ACTIVITY
Across the records that follow, how many lines contain the string "serendipity"? Answer with the number only.

Excerpts from a dataset
-- Opening Marker --
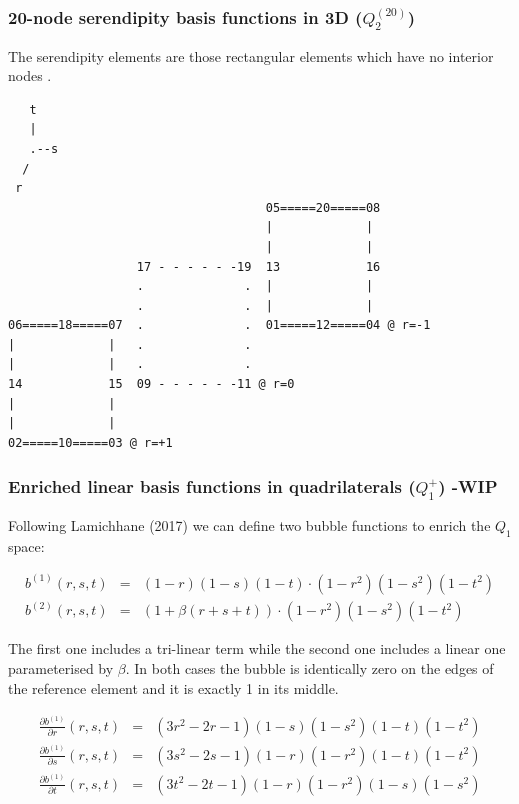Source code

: \subsubsection{20-node serendipity basis functions in 3D ($Q_2^{(20)}$)}
 

The serendipity elements are those rectangular elements which have no
interior nodes \cite[p91]{reddybook2}.

\begin{verbatim}
   t
   |
   .--s
  /
 r
                                    05=====20=====08 
                                    |             |  
                                    |             |  
                  17 - - - - - -19  13            16
                  .              .  |             |  
                  .              .  |             |  
06=====18=====07  .              .  01=====12=====04 @ r=-1
|             |   .              . 
|             |   .              .  
14            15  09 - - - - - -11 @ r=0
|             |   
|             |  
02=====10=====03 @ r=+1
\end{verbatim}



\subsubsection{Enriched linear basis functions in quadrilaterals ($Q_1^+$) -WIP} \label{ss:quadmini3D}

Following Lamichhane (2017) \cite{lami17} we can define two bubble functions to enrich the 
$Q_1$ space:

\begin{eqnarray}
b^{(1)} (r,s,t) &=& (1-r)(1-s)(1-t) \cdot (1-r^2) (1-s^2) (1-t^2) \\
b^{(2)} (r,s,t) &=& (1 + \beta(r+s+t)) \cdot (1-r^2) (1-s^2) (1-t^2) 
\end{eqnarray}

The first one includes a tri-linear term while the second one includes a linear one parameterised by $\beta$.
In both cases the bubble is identically zero on the edges of the reference element and it is exactly 1 
in its middle.

\begin{eqnarray}
\frac{\partial b^{(1)}}{\partial r}(r,s,t) &=& (3r^2-2r-1)(1-s)(1-s^2)(1-t)(1-t^2) \\ 
\frac{\partial b^{(1)}}{\partial s}(r,s,t) &=& (3s^2-2s-1)(1-r)(1-r^2)(1-t)(1-t^2) \\ 
\frac{\partial b^{(1)}}{\partial t}(r,s,t) &=& (3t^2-2t-1)(1-r)(1-r^2)(1-s)(1-s^2)  
\end{eqnarray}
-- Closing Marker --
EXPECTED ANSWER
2